> SELECTED TEXT
BEGIN
Week of 210222

WLCG Operations Call details
General Information
Best practices for scheduled downtimes
Monday

WLCG Operations Call details

At CERN the meeting room is 513-R-068.

For remote participation we use Zoom: https://cern.zoom.us/j/99591482961
- The pass code is provided on the wlcg-operations list.
- You can contact the wlcg-ops-coord-chairpeople list (at cern.ch) if you do not manage to subscribe.

General Information

The purpose of the meeting is:
- to report significant operational issues (i.e. issues which can or did degrade experiment or site operations) which are ongoing or were resolved after the previous meeting;
- to announce or schedule interventions at Tier-1 sites;
- to inform about recent or upcoming changes in the experiment activities or systems having a visible impact on sites;
- to provide important news about the middleware;
- to communicate any other information considered interesting for WLCG operations.
The meeting should run from 15:00 Geneva time until 15:20, exceptionally to 15:30.
END
> QUESTIONS
**A)** Based on the WLCG operations call page, decide whether each statement holds. For each, answer yes or no and quote the words from the page that settle it.
(i) At CERN, the meeting takes place in room 513-R-068.
(ii) The Zoom pass code is given on the page itself.
(iii) The meeting normally runs until 15:30.
**B)** Carry on the WLCG operations call page from its last sentence, adding a short passage in the same style.
The rows have no connection to the WLCG operations call page.

> SOURCE INFORMATION
BEGIN
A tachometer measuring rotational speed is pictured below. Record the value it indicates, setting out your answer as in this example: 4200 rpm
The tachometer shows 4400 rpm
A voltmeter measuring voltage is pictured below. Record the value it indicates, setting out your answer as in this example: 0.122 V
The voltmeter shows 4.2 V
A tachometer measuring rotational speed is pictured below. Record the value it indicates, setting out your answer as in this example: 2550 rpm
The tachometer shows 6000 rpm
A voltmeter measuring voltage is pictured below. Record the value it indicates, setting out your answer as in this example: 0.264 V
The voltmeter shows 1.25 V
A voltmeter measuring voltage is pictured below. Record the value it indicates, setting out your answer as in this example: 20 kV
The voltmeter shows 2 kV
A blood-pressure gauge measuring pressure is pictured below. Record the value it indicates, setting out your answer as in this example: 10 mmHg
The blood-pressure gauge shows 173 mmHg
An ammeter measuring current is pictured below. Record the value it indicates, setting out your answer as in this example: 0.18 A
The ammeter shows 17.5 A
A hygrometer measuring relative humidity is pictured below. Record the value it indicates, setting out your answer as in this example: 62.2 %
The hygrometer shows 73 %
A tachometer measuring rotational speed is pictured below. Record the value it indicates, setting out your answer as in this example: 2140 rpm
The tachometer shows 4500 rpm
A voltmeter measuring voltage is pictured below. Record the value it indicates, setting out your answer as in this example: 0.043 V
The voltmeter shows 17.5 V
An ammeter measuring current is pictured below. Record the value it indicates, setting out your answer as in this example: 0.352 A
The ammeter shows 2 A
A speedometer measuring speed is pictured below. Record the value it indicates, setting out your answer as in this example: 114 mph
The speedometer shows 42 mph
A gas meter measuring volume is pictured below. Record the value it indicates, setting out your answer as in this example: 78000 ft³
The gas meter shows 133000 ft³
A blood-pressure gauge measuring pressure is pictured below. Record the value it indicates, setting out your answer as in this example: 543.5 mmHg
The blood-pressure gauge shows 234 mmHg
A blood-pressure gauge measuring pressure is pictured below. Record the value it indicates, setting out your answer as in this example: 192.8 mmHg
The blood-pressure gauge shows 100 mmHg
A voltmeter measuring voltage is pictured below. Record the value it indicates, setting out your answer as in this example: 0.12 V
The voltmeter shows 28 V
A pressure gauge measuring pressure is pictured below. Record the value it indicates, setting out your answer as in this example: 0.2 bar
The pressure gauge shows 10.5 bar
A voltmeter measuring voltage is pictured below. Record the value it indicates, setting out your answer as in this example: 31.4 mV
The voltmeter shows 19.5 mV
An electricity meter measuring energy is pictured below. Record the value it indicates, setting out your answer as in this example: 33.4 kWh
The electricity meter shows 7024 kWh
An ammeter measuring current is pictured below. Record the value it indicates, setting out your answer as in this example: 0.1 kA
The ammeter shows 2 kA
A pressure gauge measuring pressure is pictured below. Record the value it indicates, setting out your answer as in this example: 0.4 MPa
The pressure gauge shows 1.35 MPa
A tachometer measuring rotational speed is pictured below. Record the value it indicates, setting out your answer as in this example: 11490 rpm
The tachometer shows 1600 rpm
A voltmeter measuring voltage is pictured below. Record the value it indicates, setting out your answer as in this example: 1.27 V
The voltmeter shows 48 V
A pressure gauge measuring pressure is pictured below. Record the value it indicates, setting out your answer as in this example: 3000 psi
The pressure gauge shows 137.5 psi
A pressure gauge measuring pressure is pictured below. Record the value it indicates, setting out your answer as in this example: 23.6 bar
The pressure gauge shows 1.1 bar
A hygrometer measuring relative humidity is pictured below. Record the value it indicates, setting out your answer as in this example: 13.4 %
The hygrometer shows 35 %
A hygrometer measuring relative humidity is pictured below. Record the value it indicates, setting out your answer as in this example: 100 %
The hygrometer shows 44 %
END
> SET OF ANSWERS
**A)**
(i) Yes: "At CERN the meeting room is 513-R-068."
(ii) No: "The pass code is provided on the wlcg-operations list."
(iii) No: "The meeting should run from 15:00 Geneva time until 15:20, exceptionally to 15:30."

**B)**
The SCOD rota for the next few weeks is at ScodRota
Whenever a particular topic needs to be discussed at the operations meeting requiring information from sites or experiments, it is highly recommended to announce it by email to wlcg-scod@cernSPAMNOTNOSPAMPLEASE.ch to allow the SCOD to make sure that the relevant parties have the time to collect the required information, or invite the right people at the meeting.

Best practices for scheduled downtimes

Best practices for scheduled downtimes

Monday

Attendance:

local:
remote: Alberto (Monitoring), Andrew P (NL-T1), Andrew (TRIUMF), Ankur (Computing), Borja (Chair, Monitoring), Christoph (CMS), Concezio (LHCb), Daniel (Security), Daniele (CNAF), David B (IN2P3-CC), David C (ATLAS), Dave (FNAL), Darren (RAL), Jens (NDGF), Julia (WLCG), Maarten (ALICE), Marian (Monitoring, Network), Pepe (PIC), Petr (ATLAS), Xavier (KIT), Xin (BNL)

Experiments round table:

ATLAS reports (raw view) -
- Stable production - few sites with electrical / cooling issues
  - OSG yaml topology format gives sites to much freedom to make mistakes
  - Problems matching OSG downtimes with ATLAS CRIC resources
- Network issues
  - INFN-T1 - AGLT2 high number of stuck transfers (GGUS:150642) together with BoL FTS 3.9.x issue FTS-1491 caused 100% transfer failures from TAPE - AGLT2 moved to fts3-pilot
  - CERN non-LHCONE subnets - Australia-ATLAS routing problems (GGUS:150596)
- ARC-CE 6.10.1 is not compatible with HTCondor nordugrid job submission
  - HTCondor unable to obtain job status from ARC-CE: "The job's remote status is unknown"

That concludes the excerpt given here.